DIRECTIONS FOR THIS TASK
Produce a word-for-word copy of the data that follows, excluding images.

++++

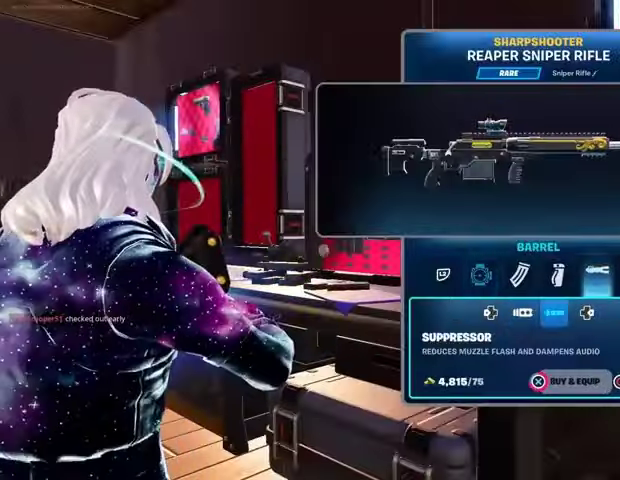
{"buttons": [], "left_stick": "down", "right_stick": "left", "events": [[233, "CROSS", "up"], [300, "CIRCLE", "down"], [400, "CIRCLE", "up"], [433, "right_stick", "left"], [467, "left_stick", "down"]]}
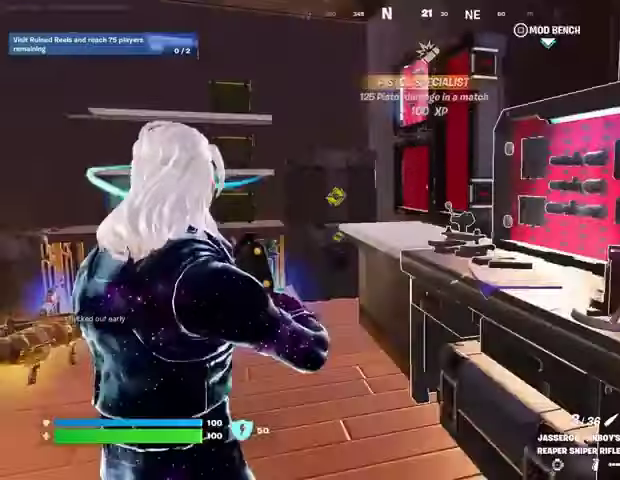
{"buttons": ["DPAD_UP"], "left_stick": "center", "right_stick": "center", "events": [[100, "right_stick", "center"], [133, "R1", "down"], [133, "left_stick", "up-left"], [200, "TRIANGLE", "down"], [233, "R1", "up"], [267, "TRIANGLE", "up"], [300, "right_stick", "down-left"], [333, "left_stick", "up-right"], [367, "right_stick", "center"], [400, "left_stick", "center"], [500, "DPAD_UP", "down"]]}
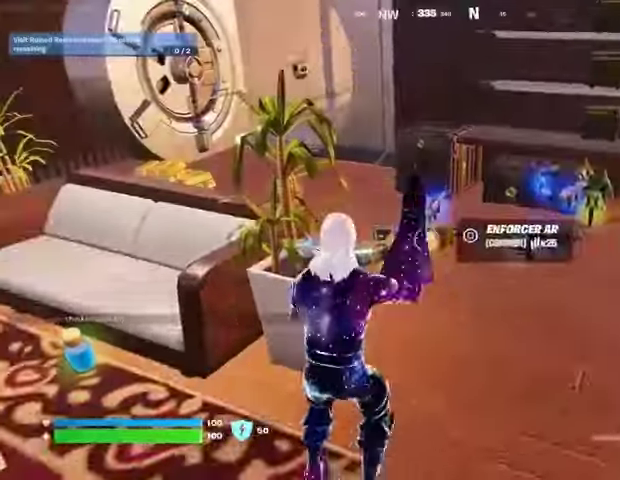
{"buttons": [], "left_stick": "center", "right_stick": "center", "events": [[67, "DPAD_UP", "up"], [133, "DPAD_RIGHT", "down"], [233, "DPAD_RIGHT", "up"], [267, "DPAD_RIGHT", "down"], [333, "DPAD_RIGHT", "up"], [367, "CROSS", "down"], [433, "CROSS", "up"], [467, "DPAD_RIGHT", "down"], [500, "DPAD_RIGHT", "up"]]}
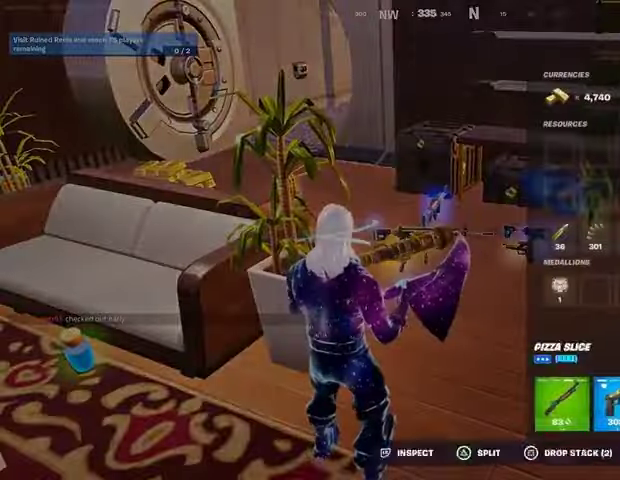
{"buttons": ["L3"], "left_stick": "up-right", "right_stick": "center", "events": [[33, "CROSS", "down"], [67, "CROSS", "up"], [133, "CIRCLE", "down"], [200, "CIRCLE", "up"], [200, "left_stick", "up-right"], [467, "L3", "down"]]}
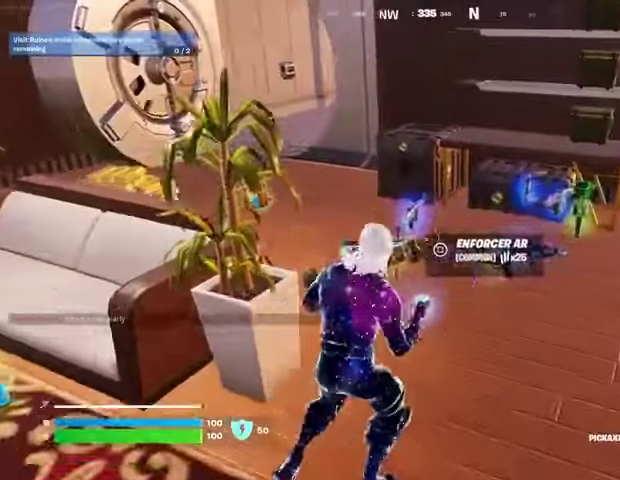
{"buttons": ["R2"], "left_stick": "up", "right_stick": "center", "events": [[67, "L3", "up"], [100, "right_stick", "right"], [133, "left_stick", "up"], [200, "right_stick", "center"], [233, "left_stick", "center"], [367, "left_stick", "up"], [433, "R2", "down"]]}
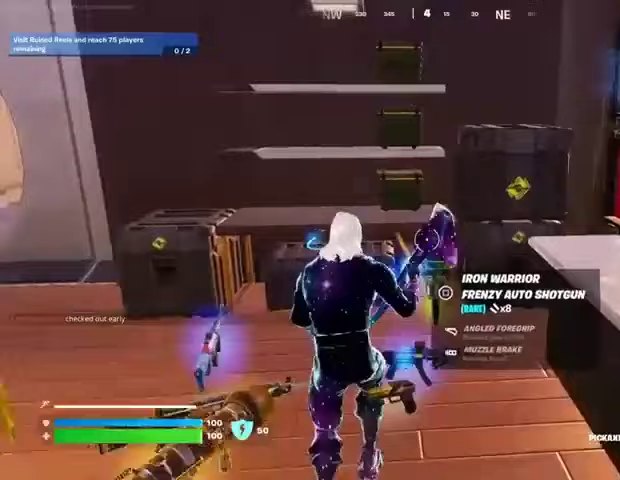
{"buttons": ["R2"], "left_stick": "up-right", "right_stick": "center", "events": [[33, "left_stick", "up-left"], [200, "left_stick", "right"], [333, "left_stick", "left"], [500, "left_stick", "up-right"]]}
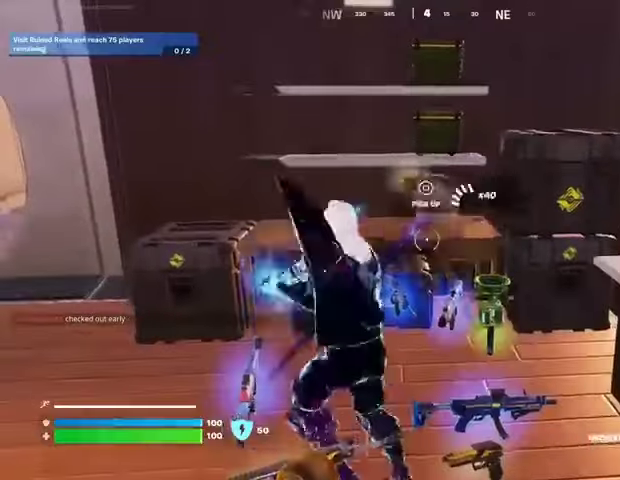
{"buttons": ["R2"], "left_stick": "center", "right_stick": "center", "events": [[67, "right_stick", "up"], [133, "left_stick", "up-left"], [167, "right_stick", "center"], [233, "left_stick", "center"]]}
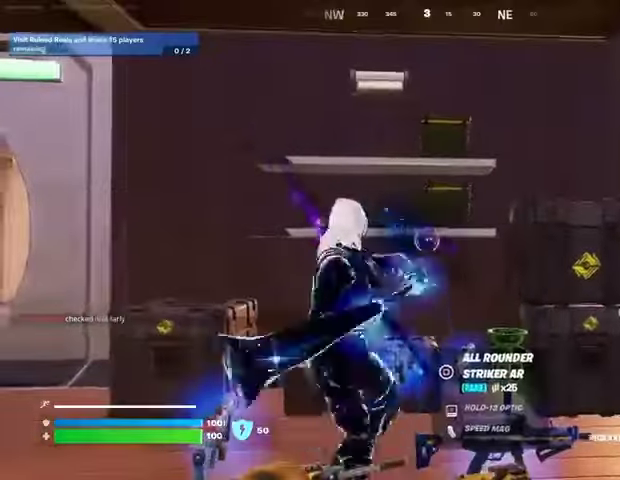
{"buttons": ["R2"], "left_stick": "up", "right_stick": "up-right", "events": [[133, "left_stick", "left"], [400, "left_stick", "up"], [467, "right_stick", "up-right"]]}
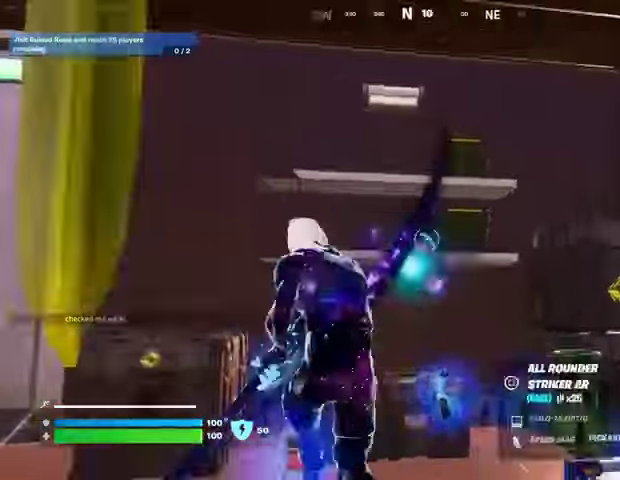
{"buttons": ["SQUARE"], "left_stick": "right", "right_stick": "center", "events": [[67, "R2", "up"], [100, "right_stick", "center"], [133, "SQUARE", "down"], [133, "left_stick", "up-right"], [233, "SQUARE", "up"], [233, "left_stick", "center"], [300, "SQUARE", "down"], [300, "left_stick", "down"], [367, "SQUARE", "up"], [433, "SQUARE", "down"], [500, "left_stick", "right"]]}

++++

TASK RESULT
{"buttons": [], "left_stick": "down", "right_stick": "left", "events": [[233, "CROSS", "up"], [300, "CIRCLE", "down"], [400, "CIRCLE", "up"], [433, "right_stick", "left"], [467, "left_stick", "down"]]}
{"buttons": ["DPAD_UP"], "left_stick": "center", "right_stick": "center", "events": [[100, "right_stick", "center"], [133, "R1", "down"], [133, "left_stick", "up-left"], [200, "TRIANGLE", "down"], [233, "R1", "up"], [267, "TRIANGLE", "up"], [300, "right_stick", "down-left"], [333, "left_stick", "up-right"], [367, "right_stick", "center"], [400, "left_stick", "center"], [500, "DPAD_UP", "down"]]}
{"buttons": [], "left_stick": "center", "right_stick": "center", "events": [[67, "DPAD_UP", "up"], [133, "DPAD_RIGHT", "down"], [233, "DPAD_RIGHT", "up"], [267, "DPAD_RIGHT", "down"], [333, "DPAD_RIGHT", "up"], [367, "CROSS", "down"], [433, "CROSS", "up"], [467, "DPAD_RIGHT", "down"], [500, "DPAD_RIGHT", "up"]]}
{"buttons": ["L3"], "left_stick": "up-right", "right_stick": "center", "events": [[33, "CROSS", "down"], [67, "CROSS", "up"], [133, "CIRCLE", "down"], [200, "CIRCLE", "up"], [200, "left_stick", "up-right"], [467, "L3", "down"]]}
{"buttons": ["R2"], "left_stick": "up", "right_stick": "center", "events": [[67, "L3", "up"], [100, "right_stick", "right"], [133, "left_stick", "up"], [200, "right_stick", "center"], [233, "left_stick", "center"], [367, "left_stick", "up"], [433, "R2", "down"]]}
{"buttons": ["R2"], "left_stick": "up-right", "right_stick": "center", "events": [[33, "left_stick", "up-left"], [200, "left_stick", "right"], [333, "left_stick", "left"], [500, "left_stick", "up-right"]]}
{"buttons": ["R2"], "left_stick": "center", "right_stick": "center", "events": [[67, "right_stick", "up"], [133, "left_stick", "up-left"], [167, "right_stick", "center"], [233, "left_stick", "center"]]}
{"buttons": ["R2"], "left_stick": "up", "right_stick": "up-right", "events": [[133, "left_stick", "left"], [400, "left_stick", "up"], [467, "right_stick", "up-right"]]}
{"buttons": ["SQUARE"], "left_stick": "right", "right_stick": "center", "events": [[67, "R2", "up"], [100, "right_stick", "center"], [133, "SQUARE", "down"], [133, "left_stick", "up-right"], [233, "SQUARE", "up"], [233, "left_stick", "center"], [300, "SQUARE", "down"], [300, "left_stick", "down"], [367, "SQUARE", "up"], [433, "SQUARE", "down"], [500, "left_stick", "right"]]}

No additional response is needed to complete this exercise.